- The Washington Times - Tuesday, April 13, 2021

Churches in California can now hold worship services at full capacity indoors following a lengthy legal battle that pitted congregants against the state during the coronavirus pandemic.

On Monday, the California government’s COVID-19 industry guidance was updated to read, “In response to recent judicial rulings, effective immediately, location and capacity limits on places of worship are not mandatory but are strongly recommended.”

The state Department of Public Health said indoor church services are still “strongly discouraged” and should be limited to 25% capacity in areas that are in the most restrictive purple tier, and that indoor services should still be limited to 50% capacity in the most relaxed yellow tier.

Church performers singing, chanting or playing a wind instrument indoors in the purple tier are still required to wear face coverings at all times and maintain at least 12 feet of physical distance from other performers.

The Supreme Court struck down California’s outright ban on indoor worship services in February, saying it must allow houses of worship to open at 25% capacity. But on Friday, the high court ruled the state can’t enforce coronavirus-related restrictions on home-based religious gatherings such as Bible studies and prayer meetings, The Associated Press reported.



“Governor Newsom should have done this a long time ago,” said Harmeet K. Dhillon, founder of Center for American Liberty, AP reported. “For over a year, the state of California has targeted the faith community for discriminatory treatment depriving them of their fundamental right to worship.”

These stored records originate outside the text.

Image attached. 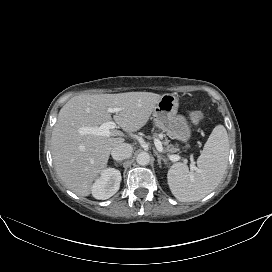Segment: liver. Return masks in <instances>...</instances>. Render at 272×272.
<instances>
[{
  "mask_svg": "<svg viewBox=\"0 0 272 272\" xmlns=\"http://www.w3.org/2000/svg\"><path fill=\"white\" fill-rule=\"evenodd\" d=\"M151 92L78 95L60 110L52 131L51 153L62 182L75 194L88 196L92 183L107 167L114 147L124 142V134L111 130L109 136L80 132L99 127L112 119L108 108H119L113 116L126 132H136L149 120L161 99Z\"/></svg>",
  "mask_w": 272,
  "mask_h": 272,
  "instance_id": "6515ba94",
  "label": "liver"
}]
</instances>
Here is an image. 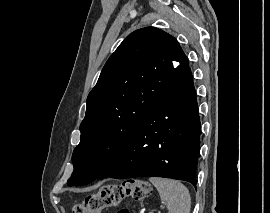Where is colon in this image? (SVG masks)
I'll list each match as a JSON object with an SVG mask.
<instances>
[{
  "label": "colon",
  "mask_w": 270,
  "mask_h": 213,
  "mask_svg": "<svg viewBox=\"0 0 270 213\" xmlns=\"http://www.w3.org/2000/svg\"><path fill=\"white\" fill-rule=\"evenodd\" d=\"M150 194L151 186L146 181L129 179L120 184L103 186L97 193L87 196L82 203L76 204L73 213H101L105 208L117 206L125 196L142 200ZM118 213H130V211L125 207Z\"/></svg>",
  "instance_id": "colon-1"
}]
</instances>
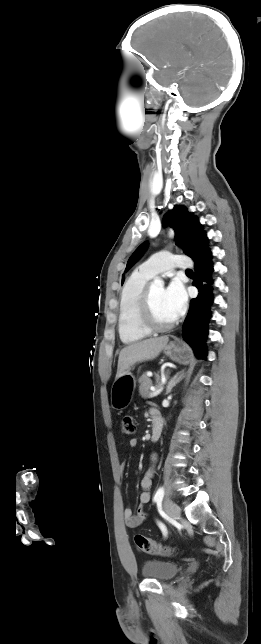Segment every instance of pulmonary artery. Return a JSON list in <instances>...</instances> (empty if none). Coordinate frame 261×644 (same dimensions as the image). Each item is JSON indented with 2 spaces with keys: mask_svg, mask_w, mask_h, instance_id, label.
Returning <instances> with one entry per match:
<instances>
[{
  "mask_svg": "<svg viewBox=\"0 0 261 644\" xmlns=\"http://www.w3.org/2000/svg\"><path fill=\"white\" fill-rule=\"evenodd\" d=\"M192 267L191 260L184 255H176L169 252H160L152 256L139 266V270L153 277L156 274L172 270L174 268L188 269Z\"/></svg>",
  "mask_w": 261,
  "mask_h": 644,
  "instance_id": "obj_1",
  "label": "pulmonary artery"
}]
</instances>
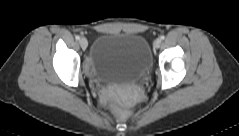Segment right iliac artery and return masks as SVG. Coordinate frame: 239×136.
I'll return each instance as SVG.
<instances>
[{"mask_svg":"<svg viewBox=\"0 0 239 136\" xmlns=\"http://www.w3.org/2000/svg\"><path fill=\"white\" fill-rule=\"evenodd\" d=\"M75 38H76V40H79V39H80V36H79V35H77Z\"/></svg>","mask_w":239,"mask_h":136,"instance_id":"right-iliac-artery-1","label":"right iliac artery"}]
</instances>
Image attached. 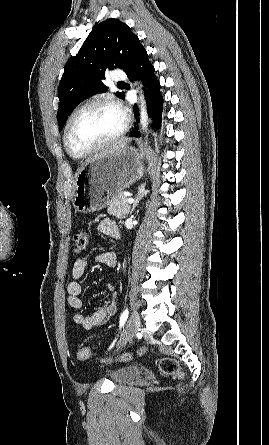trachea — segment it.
I'll list each match as a JSON object with an SVG mask.
<instances>
[{
	"label": "trachea",
	"mask_w": 269,
	"mask_h": 445,
	"mask_svg": "<svg viewBox=\"0 0 269 445\" xmlns=\"http://www.w3.org/2000/svg\"><path fill=\"white\" fill-rule=\"evenodd\" d=\"M123 82H118V84H122Z\"/></svg>",
	"instance_id": "3493384b"
}]
</instances>
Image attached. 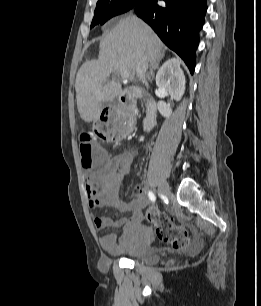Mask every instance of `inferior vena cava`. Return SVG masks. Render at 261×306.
Here are the masks:
<instances>
[{"mask_svg":"<svg viewBox=\"0 0 261 306\" xmlns=\"http://www.w3.org/2000/svg\"><path fill=\"white\" fill-rule=\"evenodd\" d=\"M149 66V61L147 57H143L139 63L137 64L136 72L140 80L143 84L148 86V81H151V78L149 77V74H147V69Z\"/></svg>","mask_w":261,"mask_h":306,"instance_id":"obj_1","label":"inferior vena cava"}]
</instances>
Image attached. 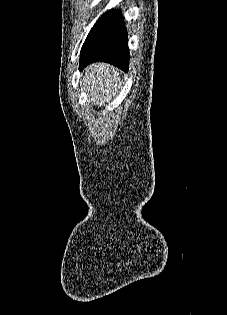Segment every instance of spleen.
<instances>
[{"label": "spleen", "mask_w": 227, "mask_h": 315, "mask_svg": "<svg viewBox=\"0 0 227 315\" xmlns=\"http://www.w3.org/2000/svg\"><path fill=\"white\" fill-rule=\"evenodd\" d=\"M87 79L89 97L99 105L115 98L121 87L118 70L110 65H93Z\"/></svg>", "instance_id": "spleen-1"}]
</instances>
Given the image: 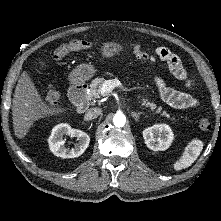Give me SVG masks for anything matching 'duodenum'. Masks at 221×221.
<instances>
[{
	"label": "duodenum",
	"mask_w": 221,
	"mask_h": 221,
	"mask_svg": "<svg viewBox=\"0 0 221 221\" xmlns=\"http://www.w3.org/2000/svg\"><path fill=\"white\" fill-rule=\"evenodd\" d=\"M87 90V84L82 81H75L70 87L69 97L76 105L79 113L85 112L88 108Z\"/></svg>",
	"instance_id": "duodenum-1"
}]
</instances>
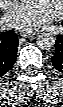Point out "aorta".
<instances>
[{
    "instance_id": "1",
    "label": "aorta",
    "mask_w": 63,
    "mask_h": 107,
    "mask_svg": "<svg viewBox=\"0 0 63 107\" xmlns=\"http://www.w3.org/2000/svg\"><path fill=\"white\" fill-rule=\"evenodd\" d=\"M37 44L41 49L49 50L55 44V39L51 33L43 32L37 38Z\"/></svg>"
}]
</instances>
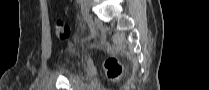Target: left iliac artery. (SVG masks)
<instances>
[{"instance_id":"44dca946","label":"left iliac artery","mask_w":209,"mask_h":90,"mask_svg":"<svg viewBox=\"0 0 209 90\" xmlns=\"http://www.w3.org/2000/svg\"><path fill=\"white\" fill-rule=\"evenodd\" d=\"M77 2H78V3H81V2H82V0H78Z\"/></svg>"}]
</instances>
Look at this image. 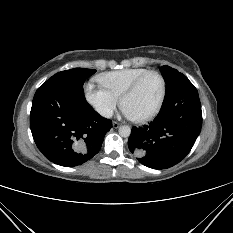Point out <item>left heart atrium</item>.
<instances>
[{
    "label": "left heart atrium",
    "mask_w": 233,
    "mask_h": 233,
    "mask_svg": "<svg viewBox=\"0 0 233 233\" xmlns=\"http://www.w3.org/2000/svg\"><path fill=\"white\" fill-rule=\"evenodd\" d=\"M122 113L126 116V117H129V118H131L132 117V115H131V113L129 112V110L126 108V107H122Z\"/></svg>",
    "instance_id": "obj_1"
}]
</instances>
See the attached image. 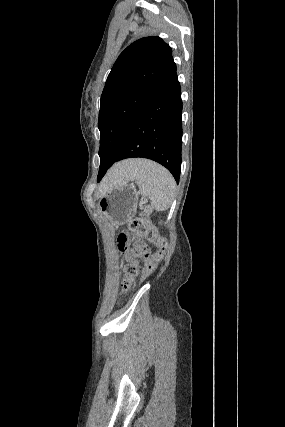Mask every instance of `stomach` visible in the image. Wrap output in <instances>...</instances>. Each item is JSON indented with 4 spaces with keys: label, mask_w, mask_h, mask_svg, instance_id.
I'll return each instance as SVG.
<instances>
[{
    "label": "stomach",
    "mask_w": 285,
    "mask_h": 427,
    "mask_svg": "<svg viewBox=\"0 0 285 427\" xmlns=\"http://www.w3.org/2000/svg\"><path fill=\"white\" fill-rule=\"evenodd\" d=\"M138 192L135 187L124 183L105 192L99 200V207L106 220L121 225L131 220L136 212Z\"/></svg>",
    "instance_id": "1"
}]
</instances>
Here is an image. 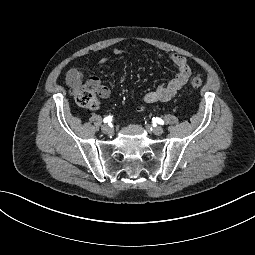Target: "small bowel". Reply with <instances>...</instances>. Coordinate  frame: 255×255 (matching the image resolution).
<instances>
[{"label": "small bowel", "instance_id": "small-bowel-1", "mask_svg": "<svg viewBox=\"0 0 255 255\" xmlns=\"http://www.w3.org/2000/svg\"><path fill=\"white\" fill-rule=\"evenodd\" d=\"M122 49L115 48L114 55H121ZM163 58V55H158ZM168 59L177 67L176 75L166 84L158 86L155 90L147 92L143 95L142 100L146 104H153L157 102L167 103L172 100L177 93L185 86L191 76V68L187 59L179 54L172 53L168 55ZM107 62V58L103 57L99 60V64L103 65ZM85 81V73L81 67H72L68 70L66 75L67 84L74 88L79 87ZM88 85L92 86L102 98L109 96V89L102 84L98 77H90L87 80ZM144 109L143 106L138 107L139 111Z\"/></svg>", "mask_w": 255, "mask_h": 255}]
</instances>
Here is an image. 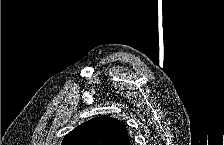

Jim Franklin, senior pastor at Cornerstone Church, which participated in one of several lawsuits against the state, also applauded the move.

“The law that we obey first of all is the law of God,” Mr. Franklin told a local ABC affiliate. “But the law that is in this land is the constitution of the United States.”

“What this does, is this vindicates us,” he added. “We have said all along that we have a constitutional right to meet and to worship.”